Mao nodded at her so that Bayne could not see. She unmuted the call.
“Admiral,” Bayne said.
“Thought you hung up on me, Drummond.”
“You can’t guarantee the safety of my crew if we run. Despite your assertions to the contrary, I don’t believe you can guarantee their safety if I surrender. Some members of my crew have seen things that Tirseer won’t risk getting out into the open.”
“Bayne, if you’re serious about this conspiracy, I can—”
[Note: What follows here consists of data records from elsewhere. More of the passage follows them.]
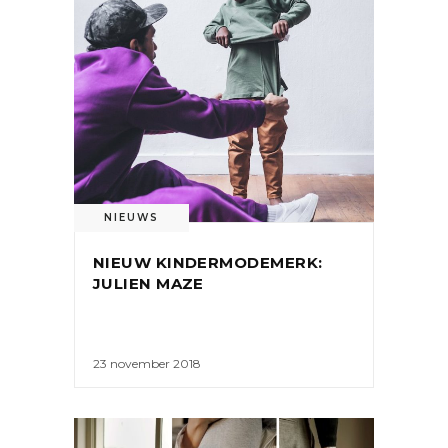
NIEUWS
NIEUW KINDERMODEMERK:
JULIEN MAZE
23 november 2018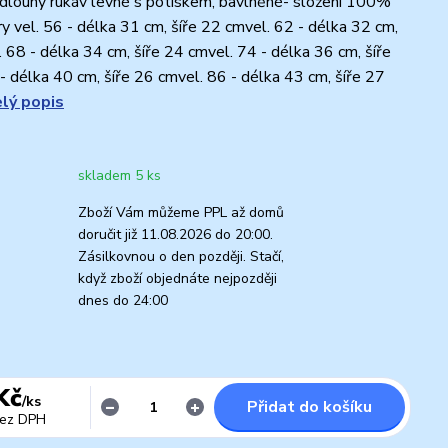
dlouhý rukáv levné s potiskem, bavlněné- složení 100%
y vel. 56 - délka 31 cm, šíře 22 cmvel. 62 - délka 32 cm,
. 68 - délka 34 cm, šíře 24 cmvel. 74 - délka 36 cm, šíře
- délka 40 cm, šíře 26 cmvel. 86 - délka 43 cm, šíře 27
elý popis
skladem 5 ks
Zboží Vám můžeme PPL až domů
doručit již 11.08.2026 do 20:00.
Zásilkovnou o den později. Stačí,
když zboží objednáte nejpozději
dnes do 24:00
Kč
/
ks
Přidat do košíku
ez DPH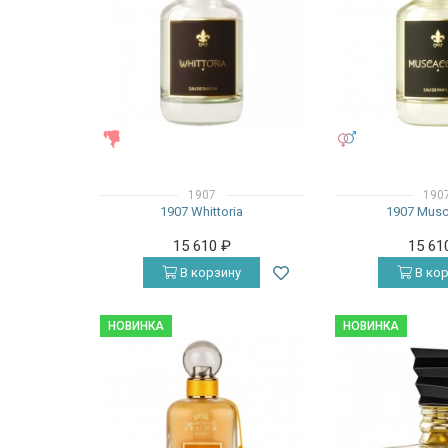
ЖЕНСКИЕ
УНИСЕКС
1907
190
1907 Whittoria
1907 Musc
15 610
₽
15 61
В корзину
В кор
НОВИНКА
НОВИНКА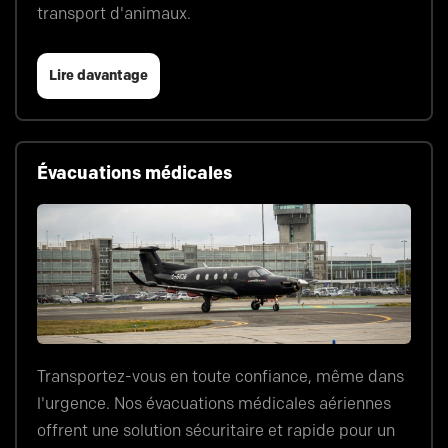
transport d'animaux.
Lire davantage
Évacuations médicales
Transportez-vous en toute confiance, même dans
l'urgence. Nos évacuations médicales aériennes
offrent une solution sécuritaire et rapide pour un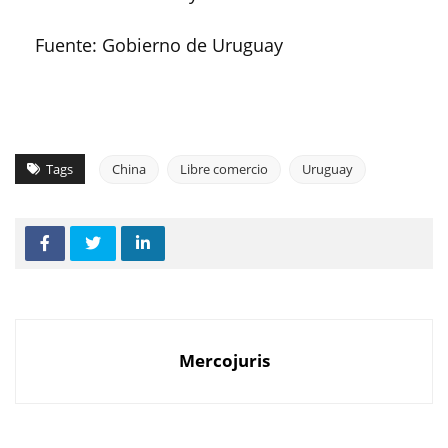
Fuente: Gobierno de Uruguay
Tags
China
Libre comercio
Uruguay
Mercojuris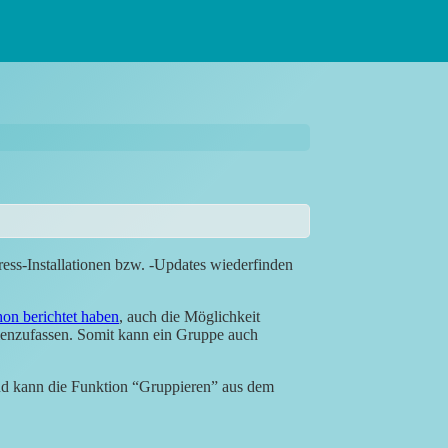
ess-Installationen bzw. -Updates wiederfinden
on berichtet haben
, auch die Möglichkeit
menzufassen. Somit kann ein Gruppe auch
nd kann die Funktion “Gruppieren” aus dem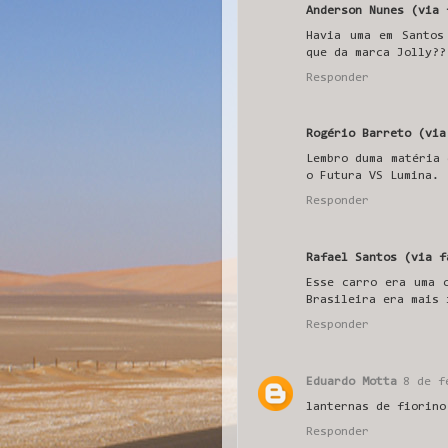
Anderson Nunes (via 
Havia uma em Santos
que da marca Jolly??
Responder
Rogério Barreto (via
Lembro duma matéria 
o Futura VS Lumina.
Responder
Rafael Santos (via f
Esse carro era uma 
Brasileira era mais 
Responder
Eduardo Motta
8 de f
lanternas de fiorino
Responder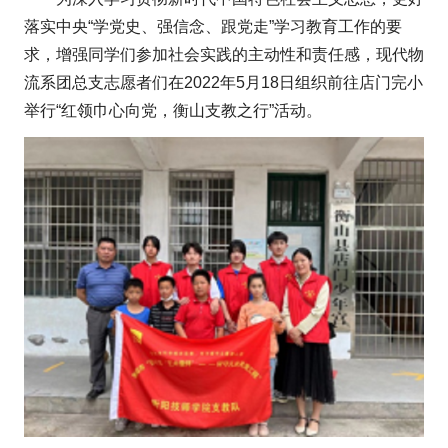
落实中央“学党史、强信念、跟党走”学习教育工作的要
求，增强同学们参加社会实践的主动性和责任感，现代物
流系团总支志愿者们在2022年5月18日组织前往店门完小
举行“红领巾心向党，衡山支教之行”活动。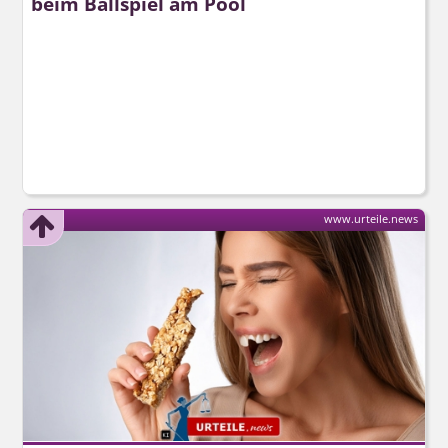
beim Ballspiel am Pool
www.urteile.news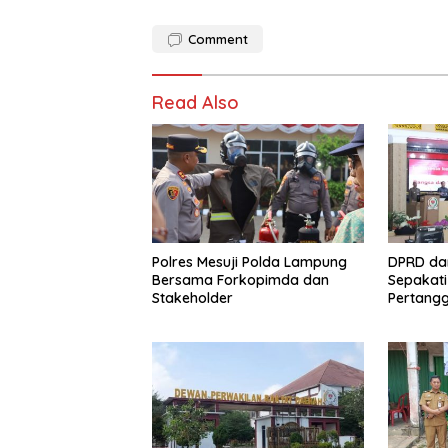
e
to
ai
ar
Comment
b
d
l
e
o
o
Read Also
o
n
k
Polres Mesuji Polda Lampung
DPRD da
Bersama Forkopimda dan
Sepakat
Stakeholder
Pertang
2025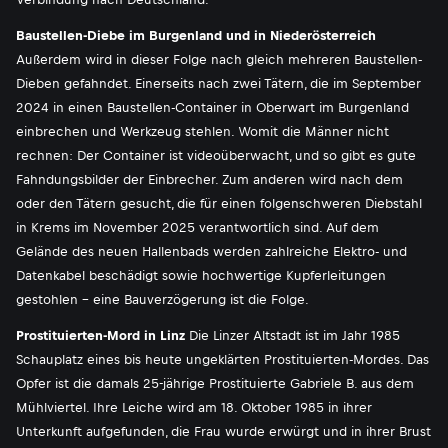
Baustellen-Diebe im Burgenland und in Niederösterreich
Außerdem wird in dieser Folge nach gleich mehreren Baustellen-
Dieben gefahndet. Einerseits nach zwei Tätern, die im September
2024 in einen Baustellen-Container in Oberwart im Burgenland
einbrechen und Werkzeug stehlen. Womit die Männer nicht
rechnen: Der Container ist videoüberwacht, und so gibt es gute
Fahndungsbilder der Einbrecher. Zum anderen wird nach dem
oder den Tätern gesucht, die für einen folgenschweren Diebstahl
in Krems im November 2025 verantwortlich sind. Auf dem
Gelände des neuen Hallenbads werden zahlreiche Elektro- und
Datenkabel beschädigt sowie hochwertige Kupferleitungen
gestohlen - eine Bauverzögerung ist die Folge.
Prostituierten-Mord in Linz
Die Linzer Altstadt ist im Jahr 1985
Schauplatz eines bis heute ungeklärten Prostituierten-Mordes. Das
Opfer ist die damals 25-jährige Prostituierte Gabriele B. aus dem
Mühlviertel. Ihre Leiche wird am 18. Oktober 1985 in ihrer
Unterkunft aufgefunden, die Frau wurde erwürgt und in ihrer Brust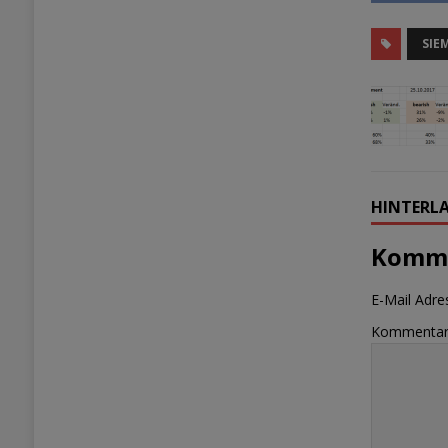
SIE
HINTERLA
Komme
E-Mail Adres
Kommenta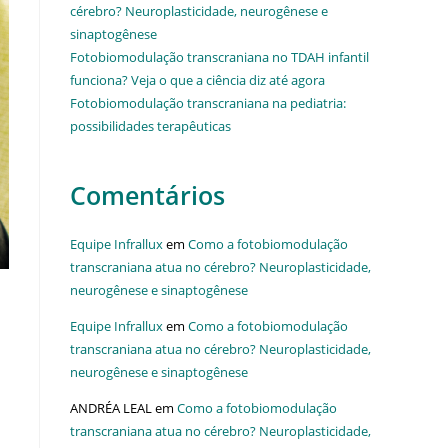
cérebro? Neuroplasticidade, neurogênese e
sinaptogênese
Fotobiomodulação transcraniana no TDAH infantil
funciona? Veja o que a ciência diz até agora
Fotobiomodulação transcraniana na pediatria:
possibilidades terapêuticas
Comentários
Equipe Infrallux
em
Como a fotobiomodulação
transcraniana atua no cérebro? Neuroplasticidade,
neurogênese e sinaptogênese
Equipe Infrallux
em
Como a fotobiomodulação
transcraniana atua no cérebro? Neuroplasticidade,
neurogênese e sinaptogênese
ANDRÉA LEAL
em
Como a fotobiomodulação
transcraniana atua no cérebro? Neuroplasticidade,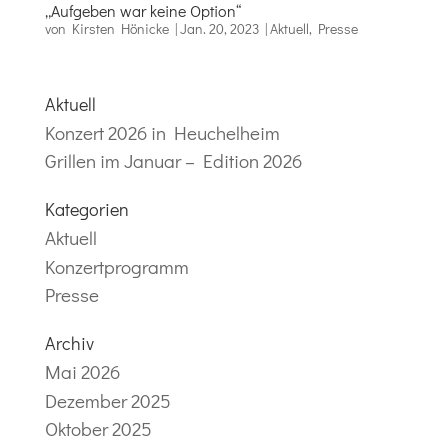
„Aufgeben war keine Option“
von
Kirsten Hönicke
|
Jan. 20, 2023
|
Aktuell
,
Presse
Aktuell
Konzert 2026 in Heuchelheim
Grillen im Januar – Edition 2026
Kategorien
Aktuell
Konzertprogramm
Presse
Archiv
Mai 2026
Dezember 2025
Oktober 2025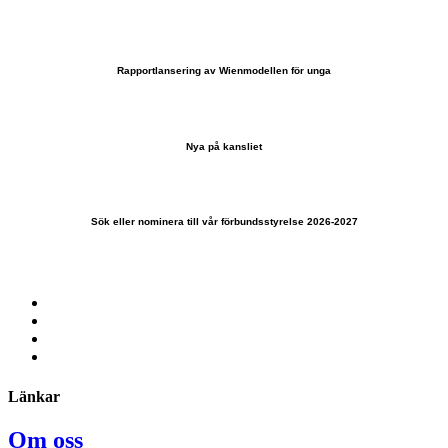
Rapportlansering av Wienmodellen för unga
Nya på kansliet
Sök eller nominera till vår förbundsstyrelse 2026-2027
Länkar
Om oss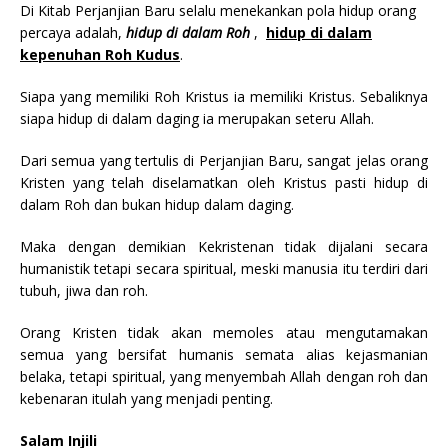
Di Kitab Perjanjian Baru selalu menekankan pola hidup orang
percaya adalah,
hidup di dalam Roh
,
hidup di dalam
kepenuhan Roh Kudus
.
Siapa yang memiliki Roh Kristus ia memiliki Kristus. Sebaliknya
siapa hidup di dalam daging ia merupakan seteru Allah.
Dari semua yang tertulis di Perjanjian Baru, sangat jelas orang
Kristen yang telah diselamatkan oleh Kristus pasti hidup di
dalam Roh dan bukan hidup dalam daging.
Maka dengan demikian Kekristenan tidak dijalani secara
humanistik tetapi secara spiritual, meski manusia itu terdiri dari
tubuh, jiwa dan roh.
Orang Kristen tidak akan memoles atau mengutamakan
semua yang bersifat humanis semata alias kejasmanian
belaka, tetapi spiritual, yang menyembah Allah dengan roh dan
kebenaran itulah yang menjadi penting.
Salam Injili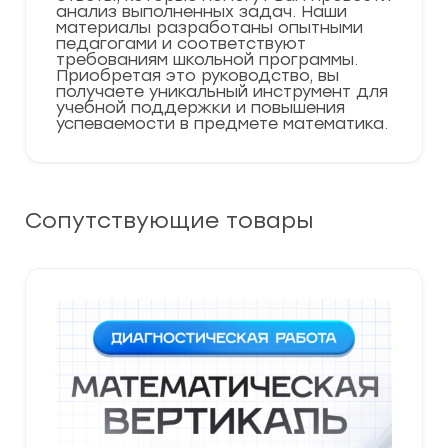
анализ выполненных задач. Наши
материалы разработаны опытными
педагогами и соответствуют
требованиям школьной программы.
Приобретая это руководство, вы
получаете уникальный инструмент для
учебной поддержки и повышения
успеваемости в предмете математика.
Сопутствующие товары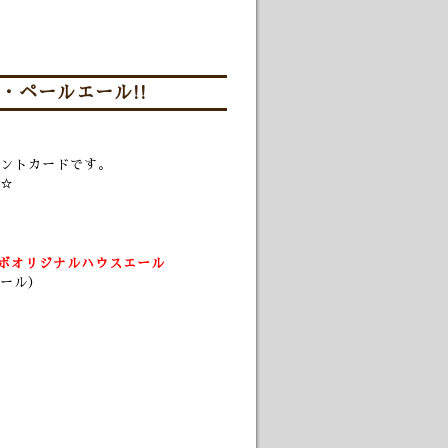
・ペールエール!!
ントカードです。
☆
ボオリジナルハウスエール
ール）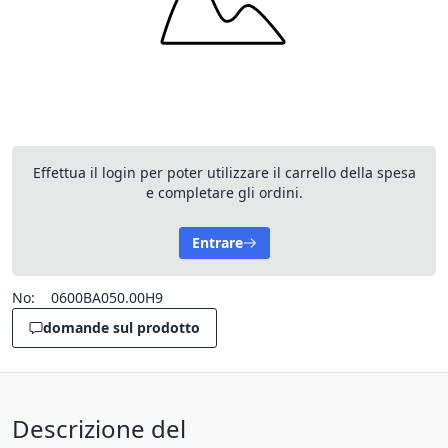
Effettua il login per poter utilizzare il carrello della spesa
e completare gli ordini.
Entrare
No:
0600BA050.00H9
domande sul prodotto
Descrizione del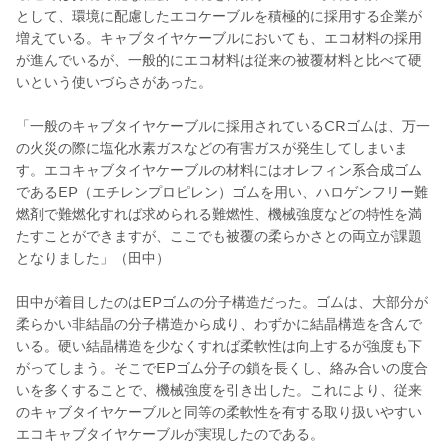
として、環境に配慮したエコケーブルを積極的に採用する企業が
増えている。キャブタイヤケーブルにおいても、エコ材料の採用
が進んでいるが、一般的にエコ材料は従来の被覆材料と比べて硬
いという使いづらさがあった。
「一般のキャブタイヤケーブルに採用されているCRゴムは、万一
の火災の際に塩化水素ガスなどの有害ガスが発生してしまいま
す。エコキャブタイヤケーブルの材料にはオレフィン系合成ゴム
であるEP（エチレンプロピレン）ゴムを用い、ハロゲンフリー難
燃剤で難燃化すれば求められる難燃性、機械強度などの特性を満
たすことができますが、ここでも被覆の柔らかさとの両立が課題
となりました」（田中）
田中が着目したのはEPゴムの分子構造だった。ゴムは、大部分が
柔らかい非結晶の分子構造から成り、わずかに結晶構造を含んで
いる。硬い結晶構造を少なくすれば柔軟性は向上するが強度も下
がってしまう。そこでEPゴム分子の鎖を長くし、絡み合いの度合
いを多くすることで、機械強度を引き出した。これにより、従来
のキャブタイヤケーブルと同等の柔軟性を有する取り扱いやすい
エコキャブタイヤケーブルが実現したのである。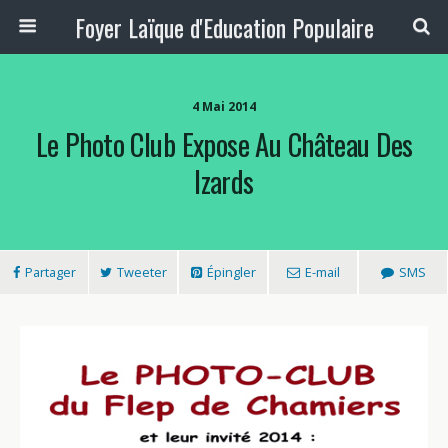
Foyer Laïque d'Education Populaire
4 Mai 2014
Le Photo Club Expose Au Château Des
Izards
Partager
Tweeter
Épingler
E-mail
SMS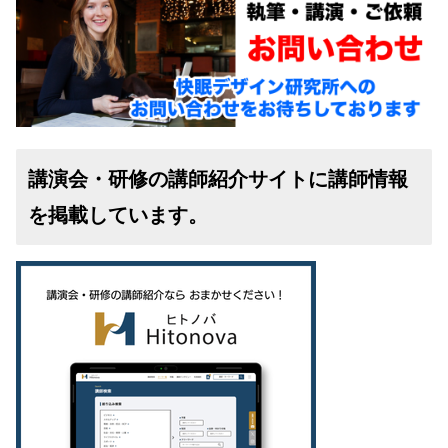
講演会・研修の講師紹介サイトに講師情報
を掲載しています。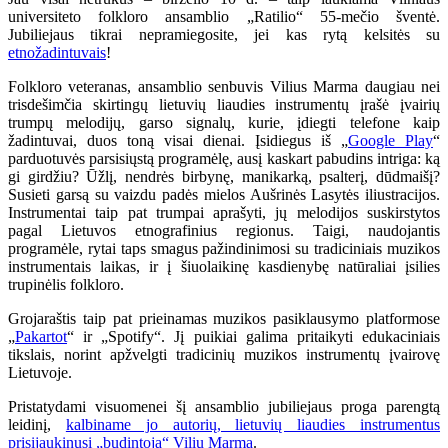
universiteto folkloro ansamblio „Ratilio“ 55-mečio šventė.
Jubiliejaus tikrai nepramiegosite, jei kas rytą kelsitės su
etnožadintuvais
!
Folkloro veteranas, ansamblio senbuvis Vilius Marma daugiau nei
trisdešimčia skirtingų lietuvių liaudies instrumentų įrašė įvairių
trumpų melodijų, garso signalų, kurie, įdiegti telefone kaip
žadintuvai, duos toną visai dienai. Įsidiegus iš „
Google Play
“
parduotuvės parsisiųstą programėlę, ausį kaskart pabudins intriga: ką
gi girdžiu? Ūžlį, nendrės birbynę, manikarką, psalterį, dūdmaišį?
Susieti garsą su vaizdu padės mielos Aušrinės Lasytės iliustracijos.
Instrumentai taip pat trumpai aprašyti, jų melodijos suskirstytos
pagal Lietuvos etnografinius regionus. Taigi, naudojantis
programėle, rytai taps smagus pažindinimosi su tradiciniais muzikos
instrumentais laikas, ir į šiuolaikinę kasdienybę natūraliai įsilies
trupinėlis folkloro.
Grojaraštis taip pat prieinamas muzikos pasiklausymo platformose
„
Pakartot
“ ir „Spotify“. Jį puikiai galima pritaikyti edukaciniais
tikslais, norint apžvelgti tradicinių muzikos instrumentų įvairovę
Lietuvoje.
Pristatydami visuomenei šį ansamblio jubiliejaus proga parengtą
leidinį,
kalbiname jo autorių, lietuvių liaudies instrumentus
prisijaukinusį „budintoją“ Vilių Marmą
.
He cut her off. “Your house is infested, Admiral. I will not step foot there aga
in until it’s taken care of.”
A beat passed between them, then the admiral responded. “Am I to take this as a declaration of your defection?”
Bayne looked at each member of his crew, looked them each in the eye. He lingered on Delphyne. She squirmed under his gaze but did not look away. The fire in his eyes had burned down to reveal of bed of red-hot embers, glowing like suns.
“Until you get your house in order, until you can ensure that my people will be safe, you can consider it a declaration of independence.” He reached across Delphyne and ended the call.
5
Present…
Opening a black frequency wasn’t as easy as pressing a button. It was intentionally difficult. The level of difficulty could range depending on a set of parameters decided upon while establishing the connection. Delphyne had explained all of this to Hep before she left. He had a working understanding of it, which was hopefully enough to establish contact. He had yet to test his working knowledge.
He’d learned his way around the communications room. When the comms officer left, Delphyne had the most experience with the comm equipment. When she decided to leave, it was an equal split between the remainder of the crew who had the best chance at learning to operate it. Hep volunteered, hoping to find a way to make himself useful.
Delphyne was a good teacher. Patient, understanding, able to communicate complicated concepts in a simple manner. Hep missed her. She had a calming presence on the ship. She was also one of the few people he genuinely liked talking to besides Wilco. And he had seen less and less of Wilco since Triseca.
Wilco found a way to make himself useful. He was willing to get his hands dirty. All too willing. And that was rapidly becoming an important asset.
Running the comm room was important but also thankless. The only recognition was negative, when a link could not be established. A successful call was expected and, therefore, not receiving of compliments. No one took into account the intricacies of connecting two systems lightyears apart, through solar flares and magnetic storms and radiation fluxes. And that was for everyday communication. That didn’t account for the added difficulties of a black channel call. Scrambling the frequency. Bouncing the signal off abandoned satellites. Piggybacking off other signals. All while keeping the call secret and untraceable.